Not that Jude had the energy, right now, to get to the general store for milk.

She had no desire to go to work, either. What difference would it make if the Ireland Museum opened today, or tomorrow, or ever again? It wouldn't break anyone's heart. Perhaps with a great effort by all the board members and volunteers, it could crawl on for another year or two. But the fact was, there were bigger museums that covered the same themes, only better. If it hadn't been for Jim McVaddy's stubbornness about the terms of donation, the museum would never have come into existence; his collection might well be better off in Goderich or Stratford.

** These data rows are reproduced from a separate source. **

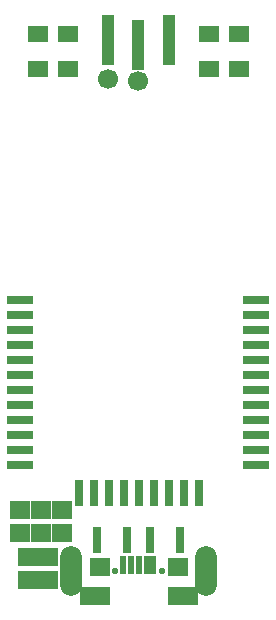
<source format=gbr>
G04 DipTrace 3.3.1.1*
G04 TopMask.gbr*
%MOMM*%
G04 #@! TF.FileFunction,Soldermask,Top*
G04 #@! TF.Part,Single*
%ADD25R,2.3X0.71*%
%ADD26R,0.71X2.3*%
%ADD36C,0.55*%
%ADD41O,1.85X4.2*%
%ADD43R,0.7X2.3*%
%ADD45R,2.5X1.5*%
%ADD47R,1.7X1.6*%
%ADD49R,0.6X1.55*%
%ADD51R,1.1X4.2*%
%ADD63C,1.7*%
%ADD65R,1.8X1.4*%
%ADD67R,1.7X1.5*%
%FSLAX35Y35*%
G04*
G71*
G90*
G75*
G01*
G04 TopMask*
%LPD*%
D67*
X1362937Y1213760D3*
Y1403760D3*
X1188293Y1213760D3*
Y1403760D3*
D65*
X2725017Y5537207D3*
Y5837207D3*
X2975017Y5537207D3*
Y5837207D3*
X1525017Y5537207D3*
Y5837207D3*
X1275017Y5537207D3*
Y5837207D3*
D63*
X2125017Y5436953D3*
X1870990Y5452830D3*
D67*
X1299430Y1801197D3*
Y1611197D3*
X1124787Y1801197D3*
Y1611197D3*
X1474073Y1801197D3*
Y1611197D3*
D25*
X1124787Y2182237D3*
X1123487Y2309437D3*
X1124787Y2436237D3*
X1123487Y2563437D3*
X1124787Y2690237D3*
X1123487Y2817437D3*
X1124787Y2944237D3*
X1123387Y3071337D3*
X3123287Y2182537D3*
X3121887Y2309637D3*
X3123287Y2436537D3*
X3121887Y2563637D3*
X3123287Y2690537D3*
X3121887Y2817637D3*
X3123287Y2944537D3*
X3121887Y3071637D3*
D26*
X1620487Y1944837D3*
X1747487D3*
X1874487D3*
X2001487D3*
X2128487D3*
X2255487D3*
X2382487D3*
X2509487D3*
X2636487D3*
D25*
X3123287Y3198537D3*
X3121887Y3325637D3*
X3123287Y3452537D3*
X3121887Y3579637D3*
X1124787Y3198237D3*
X1123487Y3325437D3*
X1124787Y3452237D3*
X1123387Y3579337D3*
D51*
X2380017Y5786207D3*
X1870017D3*
X2125017Y5738610D3*
D49*
X1998003Y1340773D3*
X2063003D3*
X2128003D3*
X2193003D3*
D47*
X1798003Y1318273D3*
X2458003D3*
D45*
X1753003Y1073273D3*
X2503003D3*
D49*
X2252027Y1340773D3*
D36*
X1928003Y1288273D3*
X2328157Y1288257D3*
D43*
X2474303Y1547168D3*
X2224303D3*
X2024303D3*
X1774303D3*
D41*
X1554303Y1287171D3*
X2694303D3*
M02*

</source>
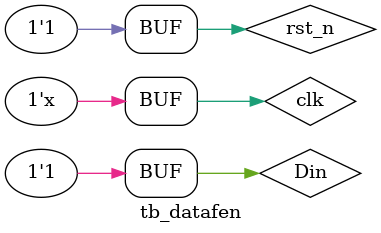
<source format=v>
module tb_datafen ();

reg Din, clk, rst_n;
wire F_en;

initial begin
    clk = 1'b0;
    rst_n = 1'b1;
    Din = 1'b1;
    #20 rst_n = 1'b0;
    #20 rst_n = 1'b1;
    #20 
    Din = 1'b0;
    #10
    Din = 1'b1;
    #40
    Din = 1'b0;
    #10
    Din = 1'b1;
end
    

always #5 clk = ~clk;

data_fen DUT (.Din(Din), .clk(clk), .rst_n(rst_n), .F_en(F_en));

endmodule
</source>
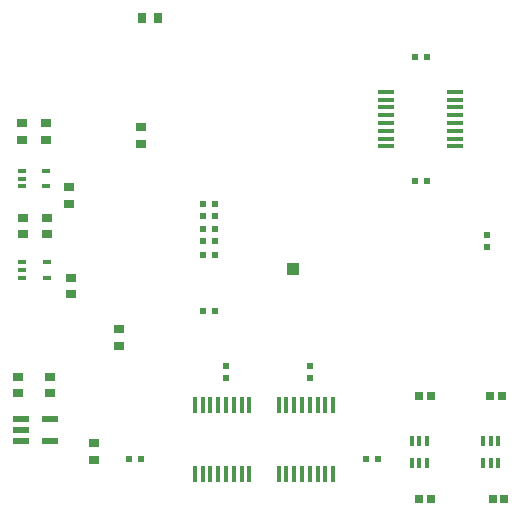
<source format=gtp>
%FSDAX24Y24*%
%MOIN*%
%SFA1B1*%

%IPPOS*%
%AMD22*
4,1,8,-0.012800,0.005800,-0.012800,-0.005800,-0.010800,-0.007800,0.010800,-0.007800,0.012800,-0.005800,0.012800,0.005800,0.010800,0.007800,-0.010800,0.007800,-0.012800,0.005800,0.0*
1,1,0.004000,-0.010800,0.005800*
1,1,0.004000,-0.010800,-0.005800*
1,1,0.004000,0.010800,-0.005800*
1,1,0.004000,0.010800,0.005800*
%
%AMD27*
4,1,8,-0.003900,-0.016700,0.003900,-0.016700,0.007800,-0.012800,0.007800,0.012800,0.003900,0.016700,-0.003900,0.016700,-0.007800,0.012800,-0.007800,-0.012800,-0.003900,-0.016700,0.0*
1,1,0.007800,-0.003900,-0.012800*
1,1,0.007800,0.003900,-0.012800*
1,1,0.007800,0.003900,0.012800*
1,1,0.007800,-0.003900,0.012800*
%
%ADD18R,0.043300X0.043300*%
%ADD19R,0.058000X0.022000*%
%ADD20R,0.028300X0.028300*%
%ADD21R,0.019700X0.023600*%
G04~CAMADD=22~8~0.0~0.0~157.0~256.0~20.0~0.0~15~0.0~0.0~0.0~0.0~0~0.0~0.0~0.0~0.0~0~0.0~0.0~0.0~90.0~256.0~156.0*
%ADD22D22*%
%ADD23R,0.035400X0.031500*%
%ADD24R,0.056000X0.014000*%
%ADD25R,0.014000X0.056000*%
%ADD26R,0.023600X0.019700*%
G04~CAMADD=27~8~0.0~0.0~157.0~335.0~39.0~0.0~15~0.0~0.0~0.0~0.0~0~0.0~0.0~0.0~0.0~0~0.0~0.0~0.0~180.0~156.0~334.0*
%ADD27D27*%
%ADD28R,0.031500X0.035400*%
%LNee194_yesdig_pcb-1*%
%LPD*%
G54D18*
X038017Y029803D03*
G54D19*
X028965Y024819D03*
Y024449D03*
Y024079D03*
X029905D03*
Y024819D03*
G54D20*
X044671Y022126D03*
X045065D03*
X042230D03*
X042624D03*
X044986Y025591D03*
X044592D03*
X042624D03*
X042230D03*
G54D21*
X038578Y026569D03*
Y026175D03*
X035784Y026570D03*
Y026176D03*
X044487Y030555D03*
Y030949D03*
G54D22*
X029791Y033074D03*
Y032562D03*
X028984D03*
Y032818D03*
Y033074D03*
X029810Y030026D03*
Y029515D03*
X029003D03*
Y029770D03*
Y030026D03*
G54D23*
X029821Y030967D03*
Y031518D03*
X029033Y030967D03*
Y031518D03*
X028844Y025669D03*
Y026220D03*
X029907Y025669D03*
Y026220D03*
X032230Y027244D03*
Y027795D03*
X030608Y028959D03*
Y029511D03*
X031400Y023450D03*
Y024001D03*
X032961Y034530D03*
Y033978D03*
X029781Y034668D03*
Y034117D03*
X030569Y031991D03*
Y032542D03*
X028994Y034117D03*
Y034668D03*
G54D24*
X041119Y035713D03*
Y035453D03*
Y035193D03*
Y034933D03*
Y034673D03*
Y034413D03*
Y034153D03*
Y033893D03*
X043419D03*
Y034153D03*
Y034413D03*
Y034673D03*
Y034933D03*
Y035193D03*
Y035453D03*
Y035713D03*
G54D25*
X036564Y025284D03*
X036304D03*
X036044D03*
X035784D03*
X035524D03*
X035264D03*
X035004D03*
X034744D03*
Y022984D03*
X035004D03*
X035264D03*
X035524D03*
X035784D03*
X036044D03*
X036304D03*
X036564D03*
X039359D03*
X039099D03*
X038839D03*
X038579D03*
X038319D03*
X038059D03*
X037799D03*
X037539D03*
Y025284D03*
X037799D03*
X038059D03*
X038319D03*
X038579D03*
X038839D03*
X039099D03*
X039359D03*
G54D26*
X035021Y028410D03*
X035415D03*
X035025Y031989D03*
X035419D03*
X035021Y031563D03*
X035415D03*
X035027Y031142D03*
X035421D03*
X035023Y030269D03*
X035417D03*
X035021Y030730D03*
X035415D03*
X042088Y032751D03*
X042482D03*
X042088Y036869D03*
X042482D03*
X040466Y023473D03*
X040860D03*
X032941D03*
X032547D03*
G54D27*
X042486Y024075D03*
X042230D03*
X041974D03*
X042486Y023346D03*
X042230D03*
X041974D03*
X044868Y024075D03*
X044612D03*
X044356D03*
X044868Y023346D03*
X044612D03*
X044356D03*
G54D28*
X032978Y038189D03*
X033529D03*
M02*
</source>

Jude had a bath, to kill half an hour, then lay down on the sofa again and shut her eyes. Síle walked through the crazy architecture of her dreams, her hands indicating doorways or corridors or chutes, her plum-coloured lips moving Silently.

When the phone sent up its shrill clamour, Jude woke with a start in darkness. She had no idea what evening it was. Saturday? The ringing had stopped, but she felt her way to the hall table and listened to the message.

What she heard first was Silence, but she could tell who wasn't speaking; she recognized the sound of this woman's breath in any mood. "Jude? It's me. I—Listen, I'll try you again in a minute, will you please, please pick up the phone?"

Jude put the receiver back in its black cradle and stood very still, holding her breath. She was dizzy, and her mouth tasted foul. When the phone rang again she snatched it up so hard she thumped her cheekbone.

"You must think I'm a monster," said Síle, so near, so clear.

It seemed a year since Jude had heard this voice. She was speechless.

"I hadn't been sleeping," said Síle. "I kept telling myself it would be all right once I was with you. I was all ready to go, on Tuesday morning, I'd booked a taxi. And then I just ... couldn't."